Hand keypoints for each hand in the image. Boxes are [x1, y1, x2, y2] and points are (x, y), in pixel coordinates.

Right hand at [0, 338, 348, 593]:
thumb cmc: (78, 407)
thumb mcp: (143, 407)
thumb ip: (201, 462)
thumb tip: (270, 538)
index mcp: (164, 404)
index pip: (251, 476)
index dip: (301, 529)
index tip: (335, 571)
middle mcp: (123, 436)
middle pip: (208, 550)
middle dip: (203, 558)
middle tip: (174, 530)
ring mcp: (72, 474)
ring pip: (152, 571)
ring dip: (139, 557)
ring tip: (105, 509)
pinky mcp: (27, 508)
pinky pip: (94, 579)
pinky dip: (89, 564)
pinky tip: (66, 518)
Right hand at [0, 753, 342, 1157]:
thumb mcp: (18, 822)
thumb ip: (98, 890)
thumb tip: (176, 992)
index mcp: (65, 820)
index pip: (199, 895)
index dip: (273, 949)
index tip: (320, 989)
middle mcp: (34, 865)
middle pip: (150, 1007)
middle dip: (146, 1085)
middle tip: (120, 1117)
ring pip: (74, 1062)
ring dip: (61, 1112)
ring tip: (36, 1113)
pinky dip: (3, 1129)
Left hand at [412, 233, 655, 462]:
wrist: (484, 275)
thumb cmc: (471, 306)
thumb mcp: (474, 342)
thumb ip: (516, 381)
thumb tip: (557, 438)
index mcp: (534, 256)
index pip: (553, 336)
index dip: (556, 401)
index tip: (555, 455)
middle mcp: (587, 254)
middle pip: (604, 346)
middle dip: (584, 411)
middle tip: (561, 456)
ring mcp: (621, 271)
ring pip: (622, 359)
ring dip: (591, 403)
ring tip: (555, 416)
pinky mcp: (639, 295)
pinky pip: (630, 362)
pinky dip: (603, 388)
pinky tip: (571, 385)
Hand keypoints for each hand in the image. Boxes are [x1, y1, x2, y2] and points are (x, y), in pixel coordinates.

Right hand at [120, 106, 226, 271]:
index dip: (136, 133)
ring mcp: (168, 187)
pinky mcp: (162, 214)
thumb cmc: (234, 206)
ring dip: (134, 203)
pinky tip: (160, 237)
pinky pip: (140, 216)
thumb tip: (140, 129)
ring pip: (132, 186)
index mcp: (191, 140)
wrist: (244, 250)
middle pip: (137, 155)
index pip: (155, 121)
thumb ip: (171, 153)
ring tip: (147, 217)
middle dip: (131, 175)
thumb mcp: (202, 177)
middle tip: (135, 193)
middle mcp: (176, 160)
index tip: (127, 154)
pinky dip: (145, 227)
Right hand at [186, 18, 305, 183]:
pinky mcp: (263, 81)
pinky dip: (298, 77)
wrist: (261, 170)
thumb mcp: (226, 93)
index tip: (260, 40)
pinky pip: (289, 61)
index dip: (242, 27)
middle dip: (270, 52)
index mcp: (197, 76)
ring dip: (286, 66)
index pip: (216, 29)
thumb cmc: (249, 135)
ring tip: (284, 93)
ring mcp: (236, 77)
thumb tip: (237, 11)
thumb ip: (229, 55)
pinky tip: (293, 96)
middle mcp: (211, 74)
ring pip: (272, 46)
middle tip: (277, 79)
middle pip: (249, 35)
____
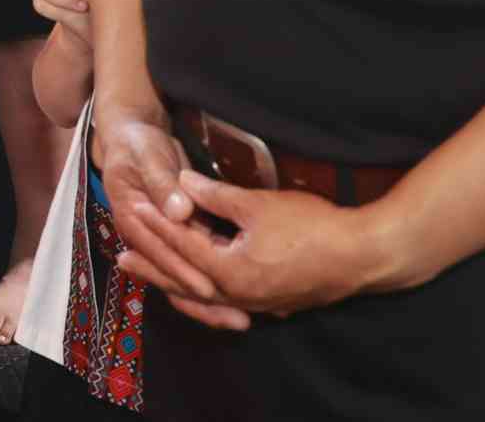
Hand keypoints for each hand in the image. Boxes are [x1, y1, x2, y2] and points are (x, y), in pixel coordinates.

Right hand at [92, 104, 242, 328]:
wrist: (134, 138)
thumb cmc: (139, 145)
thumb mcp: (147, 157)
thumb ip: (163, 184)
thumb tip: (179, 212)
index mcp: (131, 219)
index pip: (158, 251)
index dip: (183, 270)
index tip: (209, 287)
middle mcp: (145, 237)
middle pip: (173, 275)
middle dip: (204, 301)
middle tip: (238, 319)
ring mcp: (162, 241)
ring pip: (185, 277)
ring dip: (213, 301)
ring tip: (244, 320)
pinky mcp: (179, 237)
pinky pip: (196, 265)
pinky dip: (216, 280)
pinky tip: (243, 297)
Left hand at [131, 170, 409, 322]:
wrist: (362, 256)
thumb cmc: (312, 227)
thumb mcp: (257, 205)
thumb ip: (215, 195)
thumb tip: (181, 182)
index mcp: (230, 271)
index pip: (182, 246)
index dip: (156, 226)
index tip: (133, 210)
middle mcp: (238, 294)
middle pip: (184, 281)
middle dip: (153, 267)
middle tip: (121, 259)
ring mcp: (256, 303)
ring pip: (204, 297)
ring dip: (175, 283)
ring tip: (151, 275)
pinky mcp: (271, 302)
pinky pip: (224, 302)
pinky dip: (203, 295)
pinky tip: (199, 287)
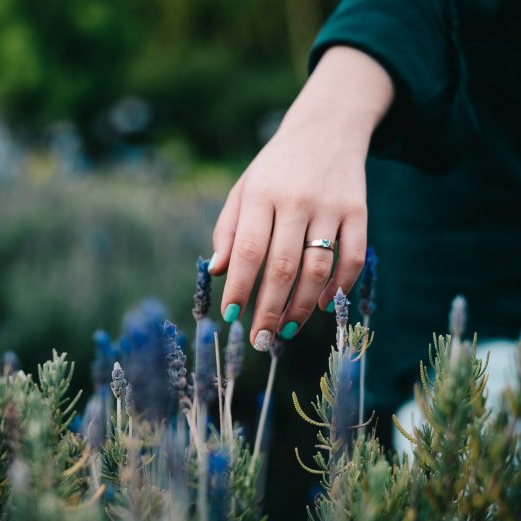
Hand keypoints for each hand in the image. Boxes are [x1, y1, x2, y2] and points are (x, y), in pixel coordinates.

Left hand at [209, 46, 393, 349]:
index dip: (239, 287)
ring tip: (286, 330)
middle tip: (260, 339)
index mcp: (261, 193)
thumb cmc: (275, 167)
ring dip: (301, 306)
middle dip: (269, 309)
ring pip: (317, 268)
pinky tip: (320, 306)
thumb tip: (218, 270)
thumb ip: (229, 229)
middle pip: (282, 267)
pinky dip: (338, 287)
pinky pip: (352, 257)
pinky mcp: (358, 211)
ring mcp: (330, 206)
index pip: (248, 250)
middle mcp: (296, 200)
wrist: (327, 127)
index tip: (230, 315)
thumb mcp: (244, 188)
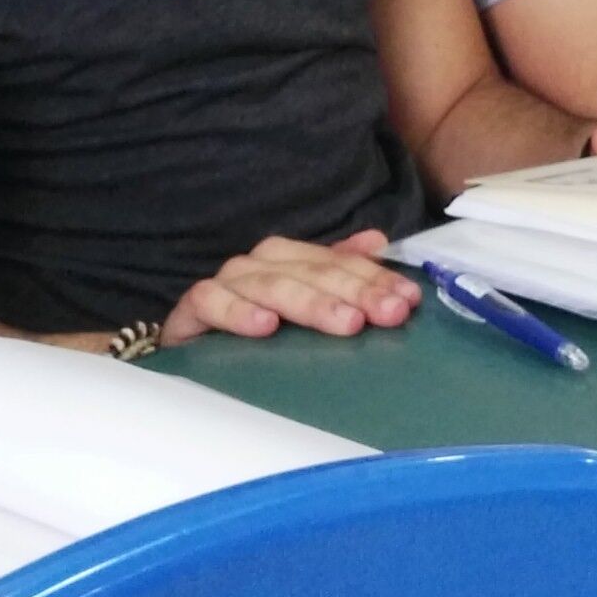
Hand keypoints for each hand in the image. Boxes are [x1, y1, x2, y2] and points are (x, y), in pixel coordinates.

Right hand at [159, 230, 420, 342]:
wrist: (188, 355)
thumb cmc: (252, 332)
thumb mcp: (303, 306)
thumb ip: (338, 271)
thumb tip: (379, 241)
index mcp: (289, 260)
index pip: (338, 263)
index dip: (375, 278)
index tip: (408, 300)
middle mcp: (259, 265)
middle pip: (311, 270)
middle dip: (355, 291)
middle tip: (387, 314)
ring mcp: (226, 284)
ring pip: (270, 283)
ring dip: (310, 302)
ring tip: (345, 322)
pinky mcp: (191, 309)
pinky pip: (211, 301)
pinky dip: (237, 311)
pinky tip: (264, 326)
____
### To do:
Could you copy every line from the records that has "wrist" in it?

### Answer section:
wrist: (484, 275)
wrist: (244, 250)
wrist: (261, 170)
wrist: (134, 138)
wrist: (362, 256)
wrist: (327, 127)
wrist: (188, 355)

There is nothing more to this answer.